Users able to deploy without running flyctl auth login

Hey folks, my partner was able to deploy an application into my account without running flyctl auth login. They downloaded flyctl and then ran flyctl launch (just those two commands, no auth), and despite having their own account, the application showed up in my dashboard. We tried resolving this by having them run flyctl auth login, having me destroy their application, and having them re-launch. The output for flyctl orgs list used to show my organization but after running flyctl auth login it shows theirs. However, even after logging in with their account the application is deployed into my organization.

It looks like some entries in ~/.fly/config.yml still reference my account (interestingly, my old email, not the email currently associated with my account). What’s the preferred method of resolution? Would it suffice to delete their ~/.fly directory and re-install flyctl?

Hi. Can you share the output of flyctl version? Running flyctl auth logout should clear your tokens from the configuration and stop the running agent. In older versions of flyctl, the background agent would frequently re-write its token to the configuration file, causing authentication changes to be randomly reverted.

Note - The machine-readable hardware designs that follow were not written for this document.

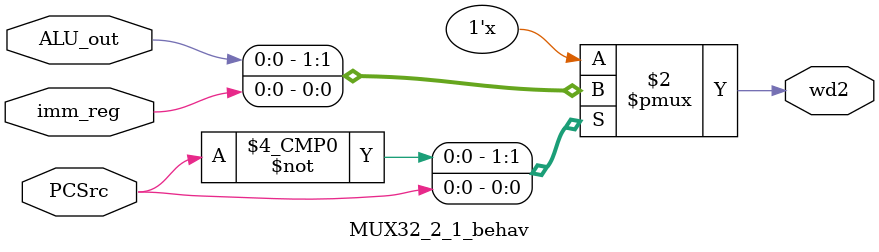
<source format=v>
`timescale 1ns / 1ps
module MUX32_2_1_behav(
    input wire[31:0]ALU_out,//from ALU_out reg
    input wire[31:0]imm_reg,//program counter
    input wire PCSrc,
    output reg wd2
    );
always @(*)
begin
case(PCSrc)
1'b0: wd2=ALU_out;
1'b1: wd2=imm_reg;
endcase
end
endmodule
</source>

To be extra sure, you could run flyctl auth logout, flyctl agent stop, and then delete the ~/.fly directory.

Thanks for the reply! My partner and I are both using flyctl version 0.1.131. I’ll let them know about restarting the agent and possibly deleting their ~/.fly directory.

I’m still curious how their flyctl initially set them up to deploy into my organization without having to authenticate. Is there any way I can prevent this from happening in the future?

This topic was automatically closed 7 days after the last reply. New replies are no longer allowed.